Carry on the blog post asking whether all machinima must be violent, writing onward from its final sentence.

**Document extract:**
--- begin ---

Must All Machinima Be Violent?

Don't get me wrong; I love action movies.

Well, not all action movies, per se. I mean, your average action movie is a stinker. But throw in some kung-fu like Jet's Li in Romeo Must Die, or a good spy thriller plot like The Bourne Identity, and I generally with enjoy. I think that's an important point - it's not just about the action. I want to be pulled in with a good story, or beautiful cinematography.

So I received an email this morning promoting one of the videos up for vote at Machinima.com. Go ahead, right-click the link and open in a new window. There's some really nicely chopped machinima pieces there. I am sincere about that.

However, as I was looking through them, it became more and more clear that each and every single machinima selected was violent. Stories were about soldiers, war, returning from war, or killing zombies.

--- end ---

**Supplied records:**
--- begin ---

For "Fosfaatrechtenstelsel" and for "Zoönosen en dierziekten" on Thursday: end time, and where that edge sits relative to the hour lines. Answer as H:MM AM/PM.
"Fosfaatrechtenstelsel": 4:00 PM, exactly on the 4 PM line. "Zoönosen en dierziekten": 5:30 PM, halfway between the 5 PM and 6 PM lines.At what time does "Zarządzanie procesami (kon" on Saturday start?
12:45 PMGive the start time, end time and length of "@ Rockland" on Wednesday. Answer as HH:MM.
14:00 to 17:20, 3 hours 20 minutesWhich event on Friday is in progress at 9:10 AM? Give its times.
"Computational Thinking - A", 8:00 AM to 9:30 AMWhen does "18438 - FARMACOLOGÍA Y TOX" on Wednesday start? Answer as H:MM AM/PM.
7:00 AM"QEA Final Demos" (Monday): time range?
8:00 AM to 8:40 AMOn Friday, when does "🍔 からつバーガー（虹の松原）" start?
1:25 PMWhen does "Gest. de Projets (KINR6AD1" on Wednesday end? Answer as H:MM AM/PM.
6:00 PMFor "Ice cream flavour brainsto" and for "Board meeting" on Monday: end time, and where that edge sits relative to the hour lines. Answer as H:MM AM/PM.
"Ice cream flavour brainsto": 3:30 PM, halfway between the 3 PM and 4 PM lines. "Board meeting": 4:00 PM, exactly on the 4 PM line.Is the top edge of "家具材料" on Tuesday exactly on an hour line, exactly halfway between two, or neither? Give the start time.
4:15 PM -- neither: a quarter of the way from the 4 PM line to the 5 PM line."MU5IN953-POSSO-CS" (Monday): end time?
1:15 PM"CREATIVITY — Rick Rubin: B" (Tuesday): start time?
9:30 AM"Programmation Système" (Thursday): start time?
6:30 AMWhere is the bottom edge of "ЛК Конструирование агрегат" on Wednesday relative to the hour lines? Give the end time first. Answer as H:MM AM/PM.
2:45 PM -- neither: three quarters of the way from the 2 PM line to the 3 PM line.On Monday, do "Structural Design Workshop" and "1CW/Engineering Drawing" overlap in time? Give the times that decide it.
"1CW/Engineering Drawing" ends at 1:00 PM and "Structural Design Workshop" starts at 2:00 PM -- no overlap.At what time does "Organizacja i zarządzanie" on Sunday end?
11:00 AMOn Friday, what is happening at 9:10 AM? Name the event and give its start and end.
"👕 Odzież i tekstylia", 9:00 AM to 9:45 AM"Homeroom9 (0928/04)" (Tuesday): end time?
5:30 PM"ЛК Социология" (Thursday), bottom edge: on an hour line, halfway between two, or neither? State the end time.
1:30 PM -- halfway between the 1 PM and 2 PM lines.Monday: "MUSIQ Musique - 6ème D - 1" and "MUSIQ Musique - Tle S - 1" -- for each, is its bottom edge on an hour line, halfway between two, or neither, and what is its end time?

--- end ---

**Response to this exercise:**
Okay, I lied, there was one that wasn't violent. Game On was a real life / machinima mash-up done using There.com and what appears to be funding from Volvo. There was a chase scene near the end, but no violence. It was good, even if I had to suffer through the cartoony avatars in There where everyone is exactly the same height. I also saw a femal African American avatar, which was fairly forward thinking, considering machinima is almost entirely white males between the ages of 18 - 35. (I say this having been to two Machinima Festivals and having met many of the major machinimists, and being a white male between the age of 18 - 35 myself.)

Heh. White males between the ages of 18 - 35. That's got to be why. I think we're still in our "if it doesn't blow up, it's not fun" phase. *chuckles*

I'm Not A Wuss, Honestly!

I've criticized the violent trend of machinima before. I can't imagine I'm getting popular by my comments either. However, I do think it's an important issue to address, if machinima ever really wants to be serious.

When Mark Wallace reported that "Machinima was picking up steam", all of the machinima he cited was non-violent, including the Superbowl commercial produced by the Ill Clan with Electric Sheep. (That was pretty funny, actually, and they seemed to have gotten the real actors from 2 1/2 Men to do the voiceovers.)

When Fox Atomic held their machinima contest with Millions of Us, the winner was a non-violent film over violent ones. (Congrats to Pierce P. for the win there.)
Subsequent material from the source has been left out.